To begin the chapter "Does Prayer Make Any Difference?" in Zacharias' book Has Christianity Failed You? Zacharias states that

Christianity does not promise that you will have every question fully answered to your satisfaction before you die, but the answers it gives are consistently consistent. There may be paradoxes within Christian teaching and belief, but they are not irreconcilable.

Though he is speaking from the context of sorrow and unanswered prayer he does touch a bit on how our wills related to God's in prayer:

Through Jesus' prayer in Gethsemane we learn the most important thing about prayer -- that it is ultimately a conversational relationship in which God does for you what you cannot do for yourself. It is not trying to persuade God to rethink his will but the means through which God reshapes you into a person who desires his will and is content to receive it, regardless of what it entails.

This is not fatalism. It is not defeat. It is not confusion. It is not a cop-out. It is sometimes easier to resist God's will than to have faith and confidence in God and in his specific purpose for each one of us.

In The Grand Weaver (excerpt here), he retells a story written by Arnold Fine, of high school sweethearts, separated by a parent, that re-meet in their old age. The story ends with "How good the work of the Lord is", but Zacharias notes that there are three wills in play in addition to God's; "the work of a sovereign God leaves all of us overwhelmed at the way God weaves the threads."

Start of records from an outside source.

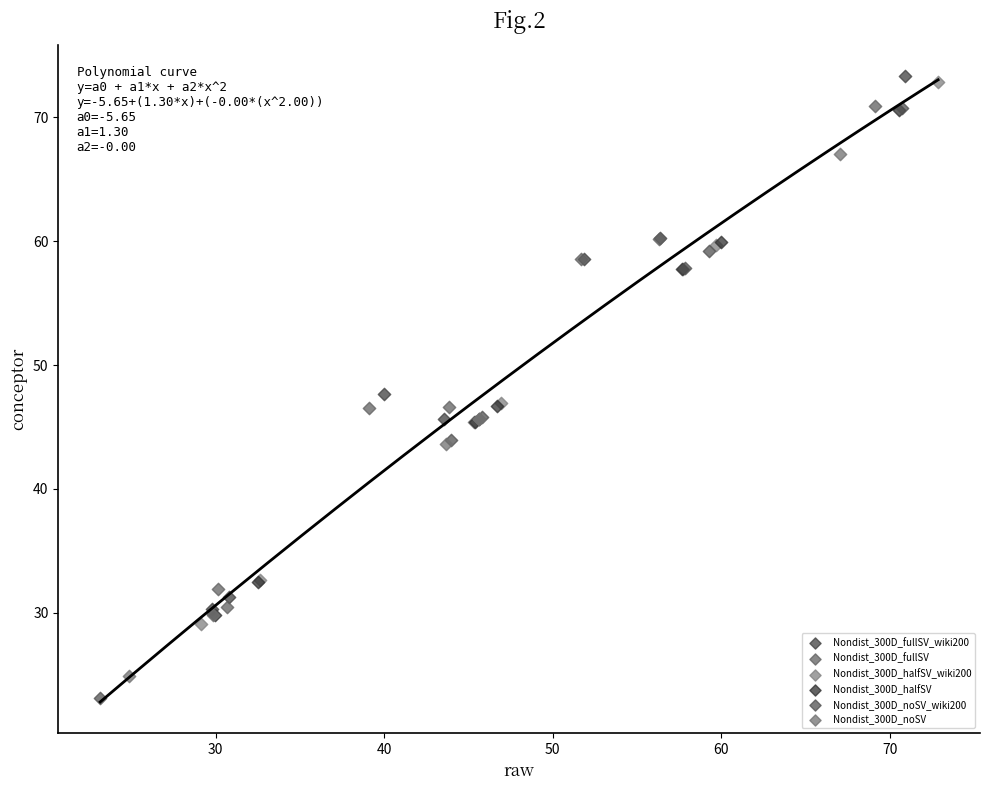

Which series has the widest spread of Y values?

Nondist_300D_noSV_wiki200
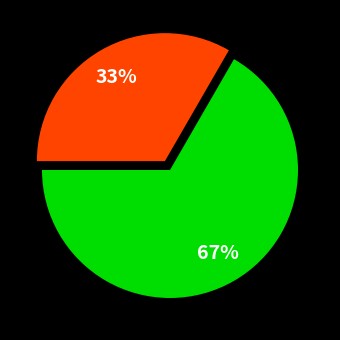

Is there any slice that represents more than half of the pie?

Yes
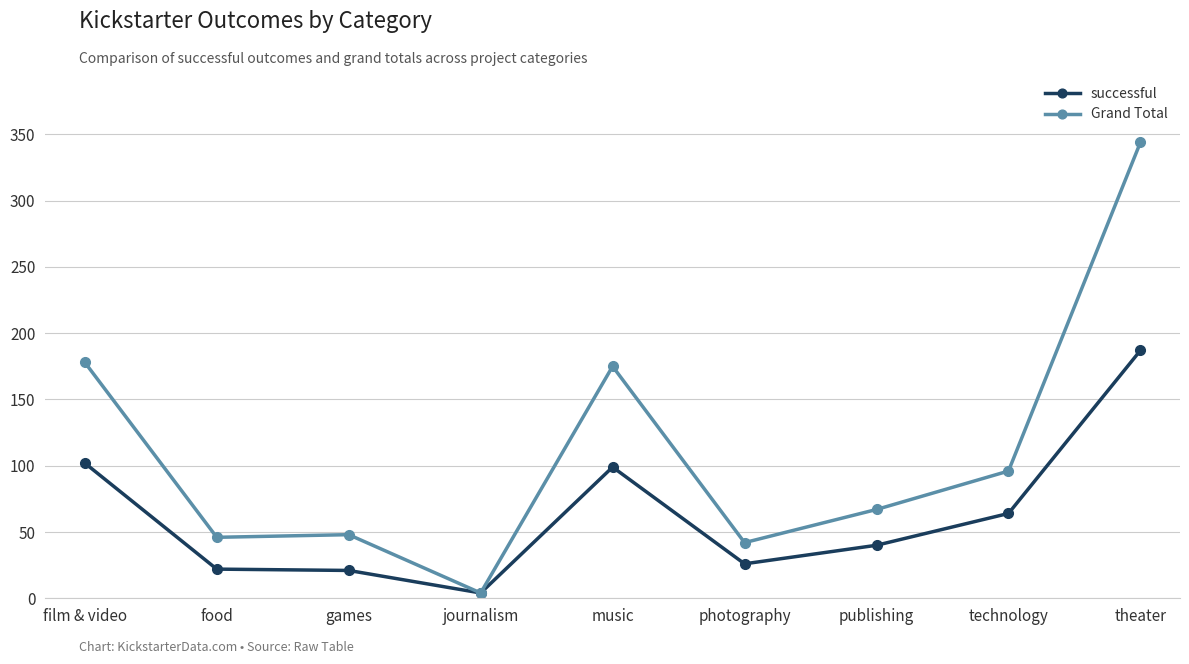

List the series in order of their overall mean, highest first.

Grand Total, successful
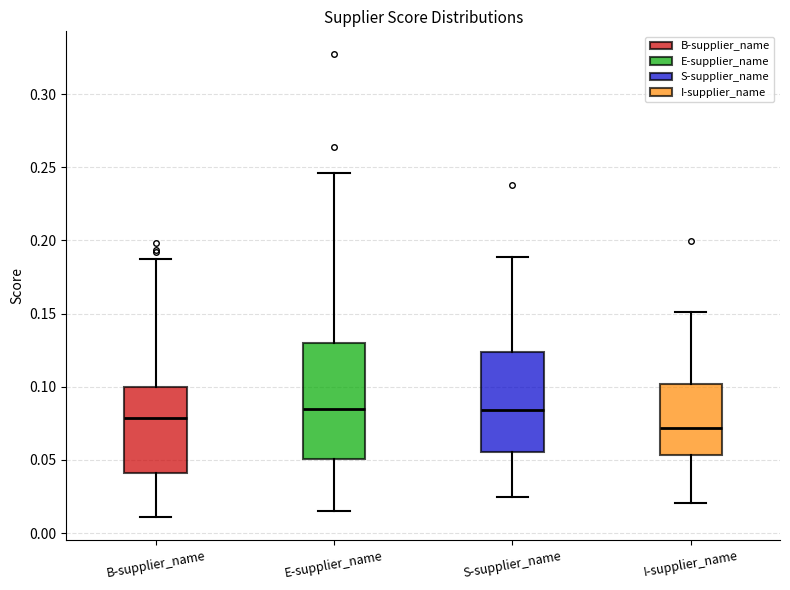

Which box is the tallest, from its lower edge to its upper edge?

E-supplier_name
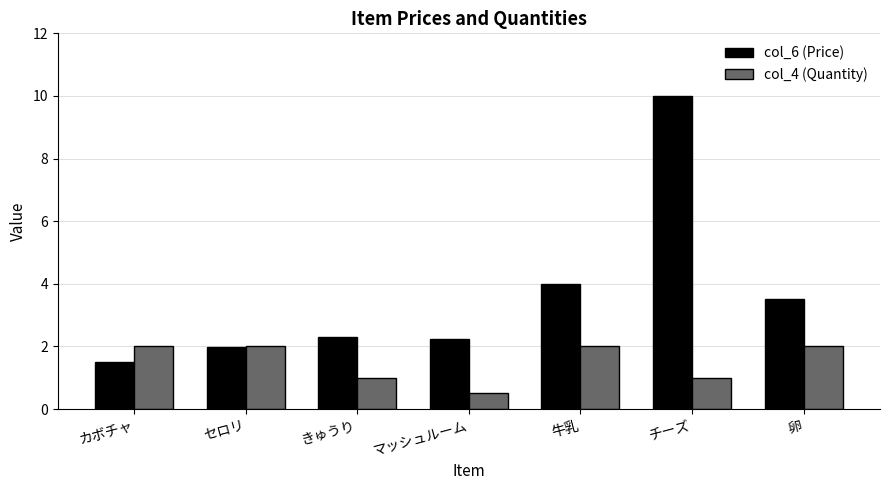

What is the difference between the highest and lowest values at カボチャ?

0.5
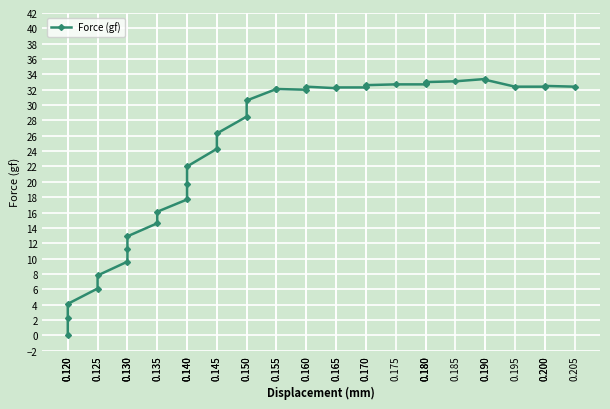

True or false: the data shows 43.4 at 0.180.

False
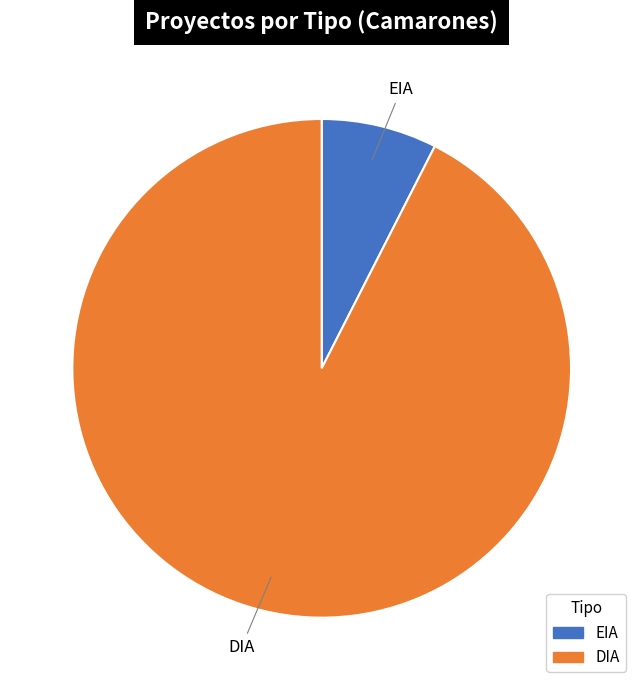

What is the largest slice in the pie chart?

DIA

Zacharias makes no attempt to fit the free will vs. determinism argument into a logical framework that makes perfect sense and fits in a shiny box1 -- in whatever way God may work in and through people, he does it in a way that does not override their freedom. In his book Walking from East to West, he says that God works "from the shadows", nudging, pushing, and guiding, rather than forcing and dominating.


1 Like many apologists, Zacharias tends to avoid internal theological debates, preferring to focus on presenting or defending the common beliefs of [a subset of] Christianity.